= Work item =
In the records below, repeat word for word only the lines starting at the one that contains "يتابع صفا محمد" and ending at the one that contains "Posts relacionados", pictures excluded.

= Provided material =
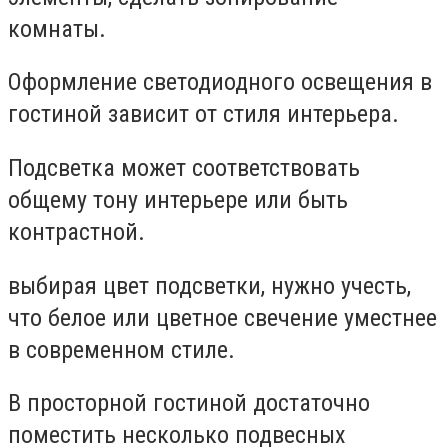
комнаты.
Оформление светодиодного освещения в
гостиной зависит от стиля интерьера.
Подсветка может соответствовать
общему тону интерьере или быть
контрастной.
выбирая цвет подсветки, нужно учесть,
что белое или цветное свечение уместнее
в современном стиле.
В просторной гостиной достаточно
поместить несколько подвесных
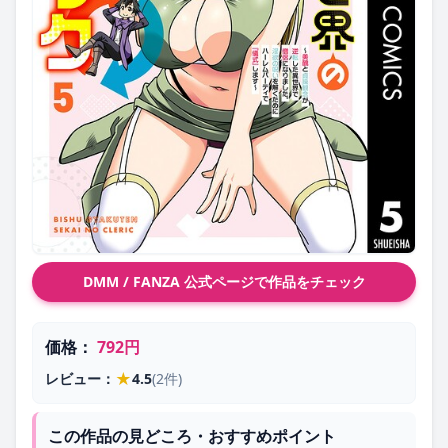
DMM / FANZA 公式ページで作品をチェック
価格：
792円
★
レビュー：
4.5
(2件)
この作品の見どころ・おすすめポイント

...

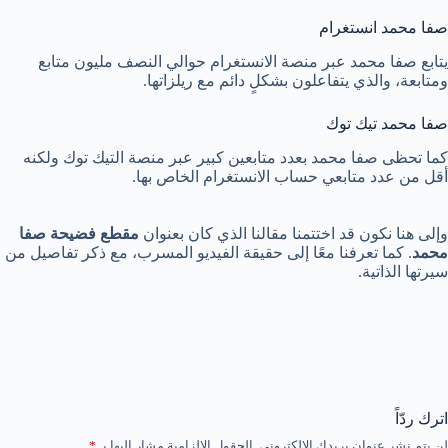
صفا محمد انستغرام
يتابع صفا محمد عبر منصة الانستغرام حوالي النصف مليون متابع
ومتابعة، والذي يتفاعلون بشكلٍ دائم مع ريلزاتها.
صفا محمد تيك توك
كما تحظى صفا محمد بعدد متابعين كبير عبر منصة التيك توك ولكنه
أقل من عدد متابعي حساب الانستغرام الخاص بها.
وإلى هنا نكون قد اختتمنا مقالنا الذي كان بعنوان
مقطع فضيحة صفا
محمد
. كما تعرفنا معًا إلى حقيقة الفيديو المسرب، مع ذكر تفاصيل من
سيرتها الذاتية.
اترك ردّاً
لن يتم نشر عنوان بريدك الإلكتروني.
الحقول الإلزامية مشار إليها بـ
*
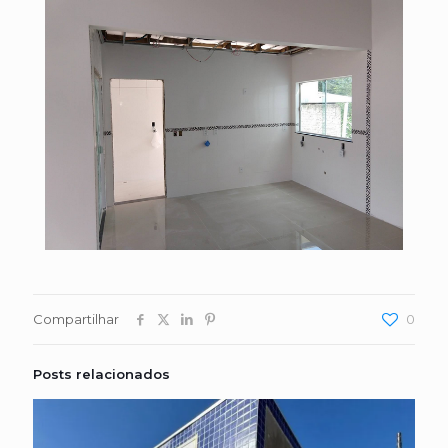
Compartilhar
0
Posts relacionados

= Response for this exercise =
يتابع صفا محمد عبر منصة الانستغرام حوالي النصف مليون متابع
ومتابعة، والذي يتفاعلون بشكلٍ دائم مع ريلزاتها.
صفا محمد تيك توك
كما تحظى صفا محمد بعدد متابعين كبير عبر منصة التيك توك ولكنه
أقل من عدد متابعي حساب الانستغرام الخاص بها.
وإلى هنا نكون قد اختتمنا مقالنا الذي كان بعنوان
مقطع فضيحة صفا
محمد
. كما تعرفنا معًا إلى حقيقة الفيديو المسرب، مع ذكر تفاصيل من
سيرتها الذاتية.
اترك ردّاً
لن يتم نشر عنوان بريدك الإلكتروني.
الحقول الإلزامية مشار إليها بـ
*
Compartilhar
0
Posts relacionados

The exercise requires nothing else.